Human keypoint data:
┄┄┄┄┄┄

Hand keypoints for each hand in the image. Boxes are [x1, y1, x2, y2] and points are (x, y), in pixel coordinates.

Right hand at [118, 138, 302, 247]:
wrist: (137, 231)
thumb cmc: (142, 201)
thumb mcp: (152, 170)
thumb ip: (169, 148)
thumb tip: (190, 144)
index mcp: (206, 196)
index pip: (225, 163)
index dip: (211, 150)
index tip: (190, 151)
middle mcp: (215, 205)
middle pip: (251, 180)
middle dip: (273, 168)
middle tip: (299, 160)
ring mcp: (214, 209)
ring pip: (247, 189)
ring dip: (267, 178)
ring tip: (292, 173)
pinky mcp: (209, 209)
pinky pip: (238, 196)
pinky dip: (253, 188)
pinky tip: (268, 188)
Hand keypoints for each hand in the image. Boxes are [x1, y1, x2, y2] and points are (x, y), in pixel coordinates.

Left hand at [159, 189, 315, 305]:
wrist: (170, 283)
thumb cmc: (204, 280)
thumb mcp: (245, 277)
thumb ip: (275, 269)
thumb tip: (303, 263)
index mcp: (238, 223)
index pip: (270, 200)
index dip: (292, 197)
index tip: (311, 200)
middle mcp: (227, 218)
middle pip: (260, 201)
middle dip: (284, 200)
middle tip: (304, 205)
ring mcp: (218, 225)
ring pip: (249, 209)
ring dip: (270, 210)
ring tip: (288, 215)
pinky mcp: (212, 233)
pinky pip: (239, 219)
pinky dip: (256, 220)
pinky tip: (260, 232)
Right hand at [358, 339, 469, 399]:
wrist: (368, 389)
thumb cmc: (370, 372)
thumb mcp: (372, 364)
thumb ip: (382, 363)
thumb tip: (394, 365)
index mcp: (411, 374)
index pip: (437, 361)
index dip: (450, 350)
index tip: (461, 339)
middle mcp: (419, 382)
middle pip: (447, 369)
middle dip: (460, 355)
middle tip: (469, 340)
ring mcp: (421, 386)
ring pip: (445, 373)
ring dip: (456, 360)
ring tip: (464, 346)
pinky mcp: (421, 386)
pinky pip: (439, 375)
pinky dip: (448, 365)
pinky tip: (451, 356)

┄┄┄┄┄┄

Nothing should appear in the answer except the lines from the one containing "middle mcp: (419, 382)" to the end of the data above, reproduced exactly.

YOUR RESPONSE:
middle mcp: (419, 382)
middle pip: (447, 369)
middle dip: (460, 355)
middle tip: (469, 340)
ring mcp: (421, 386)
ring pip: (445, 373)
ring dip: (456, 360)
ring tip: (464, 346)
pinky mcp: (421, 386)
pinky pip: (439, 375)
pinky dip: (448, 365)
pinky tip: (451, 356)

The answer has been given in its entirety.